#### [SELECTED EXCERPT]
┏━━

The Thing (1982) (Blu-ray film review)

November 21, 2017 | By | Reply More

Of the films from 1982, John Carpenter’s ‘The Thing’ is up there for one of the scariest films to watch on a cold winter night even if its original release was in the middle of the summer amid a lot of now other famous films that year, including ‘Blade Runner’ and ‘E.T.’. Being released amongst so many outstanding films that summer was a serious miscalculation by Universal Studios and had a terrible impact on Carpenter’s career.

However, back to our film, right from the start you get in the feeling of being in the Antarctic. All of this helped by being release in a special blu-ray edition as the temperature now drops at night. You can almost imagine that its one of the films the people who live in the icy south watch when they’re cut off for the long winter and wonder who’s trying to open the door handle from outside.

Of course, what raises the film’s standing even today is also the remarkable physical special effects from a then 22 year-old Rob Bottin that gave a level of believability to everything. Then again, the original ‘The Thing From Another World’ (1951) was a hard act to follow in the first place and no one at the time expected it to exceed it in so many ways.

Watching it objectively now, ‘The Thing’ is still one of scariest SF/horror films, easily on par with ‘Alien’, using the same MO albeit with one significant change, namely a discovered alien has infiltrated an Antarctic survey team and you can’t trust who anyone is simply because you don’t know who and when they are taken over. This Thing is also intelligent, having two plans. If infiltration fails, to build another spacecraft and/or go back into frozen hibernation until some more people find and thaw it out again. Unfortunately, you can’t guarantee blowing up a base and know you’ve won.

┗━━

#### [REQUIREMENTS]
[a] In the entries, swap "phylum" for "division" in the stretch from the line containing "order: Carnivora" through the line containing "genus: Quiscalus", changing nothing else. Return only those lines.
[b] Write the next part of the review of the 1982 film The Thing, picking up after its last sentence.
The film review and the entries are separate, unrelated material.

#### [SUPPLIED RECORDS]
┏━━

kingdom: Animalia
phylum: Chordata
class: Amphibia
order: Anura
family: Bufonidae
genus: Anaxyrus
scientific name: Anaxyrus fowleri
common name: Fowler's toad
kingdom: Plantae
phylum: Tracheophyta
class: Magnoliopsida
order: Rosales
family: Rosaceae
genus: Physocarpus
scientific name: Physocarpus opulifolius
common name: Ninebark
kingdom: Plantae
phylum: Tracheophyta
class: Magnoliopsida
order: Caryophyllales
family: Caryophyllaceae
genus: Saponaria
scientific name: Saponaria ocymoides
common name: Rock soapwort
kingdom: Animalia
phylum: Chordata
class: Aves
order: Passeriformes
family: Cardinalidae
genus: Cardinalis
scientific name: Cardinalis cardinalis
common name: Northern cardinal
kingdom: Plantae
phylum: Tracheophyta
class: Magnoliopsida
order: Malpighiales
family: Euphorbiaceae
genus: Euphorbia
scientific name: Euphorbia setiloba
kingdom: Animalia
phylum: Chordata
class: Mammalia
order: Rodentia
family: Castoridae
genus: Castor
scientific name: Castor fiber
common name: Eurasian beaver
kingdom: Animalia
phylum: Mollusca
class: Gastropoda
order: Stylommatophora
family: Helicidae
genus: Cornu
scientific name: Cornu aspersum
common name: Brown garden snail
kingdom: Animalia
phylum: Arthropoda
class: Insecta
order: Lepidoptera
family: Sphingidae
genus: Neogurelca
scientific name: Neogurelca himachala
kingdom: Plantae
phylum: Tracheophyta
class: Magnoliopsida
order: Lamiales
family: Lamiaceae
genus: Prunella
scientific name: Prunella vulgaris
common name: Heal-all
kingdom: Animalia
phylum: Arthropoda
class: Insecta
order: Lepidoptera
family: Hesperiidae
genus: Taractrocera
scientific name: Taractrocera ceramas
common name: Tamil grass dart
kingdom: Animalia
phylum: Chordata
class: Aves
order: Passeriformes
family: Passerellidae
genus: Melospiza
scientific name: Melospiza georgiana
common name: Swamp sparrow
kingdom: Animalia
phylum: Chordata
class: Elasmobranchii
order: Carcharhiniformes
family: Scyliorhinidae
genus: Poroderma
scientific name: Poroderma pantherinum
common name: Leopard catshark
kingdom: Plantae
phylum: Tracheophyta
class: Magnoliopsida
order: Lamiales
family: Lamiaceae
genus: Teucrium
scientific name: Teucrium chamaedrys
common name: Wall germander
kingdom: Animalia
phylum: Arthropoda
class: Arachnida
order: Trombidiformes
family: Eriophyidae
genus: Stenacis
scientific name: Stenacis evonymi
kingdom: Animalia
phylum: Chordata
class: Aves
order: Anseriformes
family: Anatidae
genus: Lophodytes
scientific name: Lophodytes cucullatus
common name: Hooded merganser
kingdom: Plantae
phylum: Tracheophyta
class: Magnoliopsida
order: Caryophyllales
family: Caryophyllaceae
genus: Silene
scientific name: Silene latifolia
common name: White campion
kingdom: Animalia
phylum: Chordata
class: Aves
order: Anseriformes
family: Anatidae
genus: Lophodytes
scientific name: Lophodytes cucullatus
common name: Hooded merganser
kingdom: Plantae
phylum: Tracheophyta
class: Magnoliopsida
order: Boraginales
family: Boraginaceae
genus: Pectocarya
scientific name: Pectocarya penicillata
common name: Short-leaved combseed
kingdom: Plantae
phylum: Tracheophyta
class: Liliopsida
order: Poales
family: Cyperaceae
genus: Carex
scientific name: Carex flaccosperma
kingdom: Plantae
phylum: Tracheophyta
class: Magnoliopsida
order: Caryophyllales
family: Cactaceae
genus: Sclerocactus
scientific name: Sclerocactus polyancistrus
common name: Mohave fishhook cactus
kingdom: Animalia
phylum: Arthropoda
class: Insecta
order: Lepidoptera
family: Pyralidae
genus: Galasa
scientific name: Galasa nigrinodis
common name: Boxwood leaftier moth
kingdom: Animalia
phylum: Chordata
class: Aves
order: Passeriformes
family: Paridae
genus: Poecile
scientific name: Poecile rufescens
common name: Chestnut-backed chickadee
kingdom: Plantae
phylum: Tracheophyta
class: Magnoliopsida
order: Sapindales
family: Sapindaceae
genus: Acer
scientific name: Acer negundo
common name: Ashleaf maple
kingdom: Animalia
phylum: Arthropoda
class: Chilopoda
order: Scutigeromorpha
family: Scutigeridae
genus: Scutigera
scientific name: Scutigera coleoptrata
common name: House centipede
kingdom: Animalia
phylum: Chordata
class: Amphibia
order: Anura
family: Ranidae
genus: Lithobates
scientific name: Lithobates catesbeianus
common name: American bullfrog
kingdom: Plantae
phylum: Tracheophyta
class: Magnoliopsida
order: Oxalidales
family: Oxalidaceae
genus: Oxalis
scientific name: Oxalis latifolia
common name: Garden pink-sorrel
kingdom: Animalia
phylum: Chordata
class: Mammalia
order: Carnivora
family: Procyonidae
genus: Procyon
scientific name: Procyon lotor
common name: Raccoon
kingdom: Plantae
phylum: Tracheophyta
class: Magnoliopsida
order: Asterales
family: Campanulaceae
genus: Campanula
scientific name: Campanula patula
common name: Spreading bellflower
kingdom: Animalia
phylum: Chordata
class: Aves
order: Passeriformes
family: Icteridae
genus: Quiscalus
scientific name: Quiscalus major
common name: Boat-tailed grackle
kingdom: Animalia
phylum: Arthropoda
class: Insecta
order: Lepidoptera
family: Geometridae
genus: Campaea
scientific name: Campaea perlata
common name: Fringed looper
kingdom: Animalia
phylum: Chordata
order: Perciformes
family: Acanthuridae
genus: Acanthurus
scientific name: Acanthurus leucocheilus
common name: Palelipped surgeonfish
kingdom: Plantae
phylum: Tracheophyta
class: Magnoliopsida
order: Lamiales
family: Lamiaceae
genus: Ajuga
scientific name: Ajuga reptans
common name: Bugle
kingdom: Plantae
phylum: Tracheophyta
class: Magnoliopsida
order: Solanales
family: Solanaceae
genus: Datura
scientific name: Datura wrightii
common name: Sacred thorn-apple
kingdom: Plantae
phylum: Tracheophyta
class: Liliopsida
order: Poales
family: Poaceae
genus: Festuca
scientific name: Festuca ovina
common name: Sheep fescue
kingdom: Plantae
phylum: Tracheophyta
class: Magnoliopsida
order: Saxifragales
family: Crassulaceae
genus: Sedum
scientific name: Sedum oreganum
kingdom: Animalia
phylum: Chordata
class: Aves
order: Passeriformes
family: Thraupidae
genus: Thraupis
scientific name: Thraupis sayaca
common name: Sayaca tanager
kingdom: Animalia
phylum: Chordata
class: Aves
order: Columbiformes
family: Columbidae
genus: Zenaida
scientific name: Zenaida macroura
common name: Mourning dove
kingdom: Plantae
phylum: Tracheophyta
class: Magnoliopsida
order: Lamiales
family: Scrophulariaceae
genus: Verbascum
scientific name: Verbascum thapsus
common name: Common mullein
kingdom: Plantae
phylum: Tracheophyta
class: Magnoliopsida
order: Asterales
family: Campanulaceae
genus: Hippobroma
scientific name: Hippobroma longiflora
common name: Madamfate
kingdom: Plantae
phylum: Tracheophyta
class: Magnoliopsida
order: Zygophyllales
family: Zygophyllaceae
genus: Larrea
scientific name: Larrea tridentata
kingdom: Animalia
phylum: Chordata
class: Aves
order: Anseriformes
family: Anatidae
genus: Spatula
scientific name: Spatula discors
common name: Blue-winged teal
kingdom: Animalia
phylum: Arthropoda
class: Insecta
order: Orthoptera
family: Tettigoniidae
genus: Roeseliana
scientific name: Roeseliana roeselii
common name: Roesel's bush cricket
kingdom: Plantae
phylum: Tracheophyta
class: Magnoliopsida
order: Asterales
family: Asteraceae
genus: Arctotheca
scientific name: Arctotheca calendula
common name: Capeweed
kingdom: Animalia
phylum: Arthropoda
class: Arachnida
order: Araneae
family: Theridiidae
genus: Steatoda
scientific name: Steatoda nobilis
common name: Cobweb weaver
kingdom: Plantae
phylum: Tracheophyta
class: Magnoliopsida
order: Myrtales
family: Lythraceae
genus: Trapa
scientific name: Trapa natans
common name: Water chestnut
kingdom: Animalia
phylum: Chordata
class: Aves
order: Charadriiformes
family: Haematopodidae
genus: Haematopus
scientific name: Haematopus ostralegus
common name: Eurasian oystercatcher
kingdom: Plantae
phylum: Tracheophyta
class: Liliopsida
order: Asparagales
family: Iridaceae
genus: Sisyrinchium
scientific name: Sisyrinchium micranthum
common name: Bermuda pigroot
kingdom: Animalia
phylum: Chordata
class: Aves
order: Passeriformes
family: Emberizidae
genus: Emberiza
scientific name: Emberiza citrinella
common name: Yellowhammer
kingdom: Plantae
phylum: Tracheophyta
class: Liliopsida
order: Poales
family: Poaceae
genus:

┗━━

#### [FINAL ANSWERS]
[a]
order: Carnivora
family: Procyonidae
genus: Procyon
scientific name: Procyon lotor
common name: Raccoon
kingdom: Plantae
division: Tracheophyta
class: Magnoliopsida
order: Asterales
family: Campanulaceae
genus: Campanula
scientific name: Campanula patula
common name: Spreading bellflower
kingdom: Animalia
division: Chordata
class: Aves
order: Passeriformes
family: Icteridae
genus: Quiscalus

[b]
How much more do you need to know without the film becoming spoiler? Practically everything is spoiler because you simply don’t know who to trust and how they have to work out who is really who because there are no giveaways until there is a reveal and then all hell breaks loose. This thing doesn’t want to be caught anymore.

I do have to ponder on the conclusion and think that McReady has it wrong as he’s just giving in to this Thing’s plan unless he’s planning a final pot roast. There is also no indication of how many alien matter has to be left for it to regrow in another host.

The one thing (sic) that always puzzled me is the opening scene with the husky being chased by the Norwegian helicopter is why was it fleeing? Considering how the alien later wipes out the members of the American base, why didn’t it complete the deed at the Norwegian base first before fleeing? I should point out that I haven’t watched the retroactive 2011 film yet but is now on my list. Likewise, how did it know where to go? The Antarctic hardly has a map showing the nearest life-forms.

You do have to wonder why the Norwegian marksman thought shooting the husky would stop the creature or even throwing a bomb at it. After all, it would scatter its body matter. Likewise, it wouldn’t have known about the American base so why didn’t it just freeze back into the snow?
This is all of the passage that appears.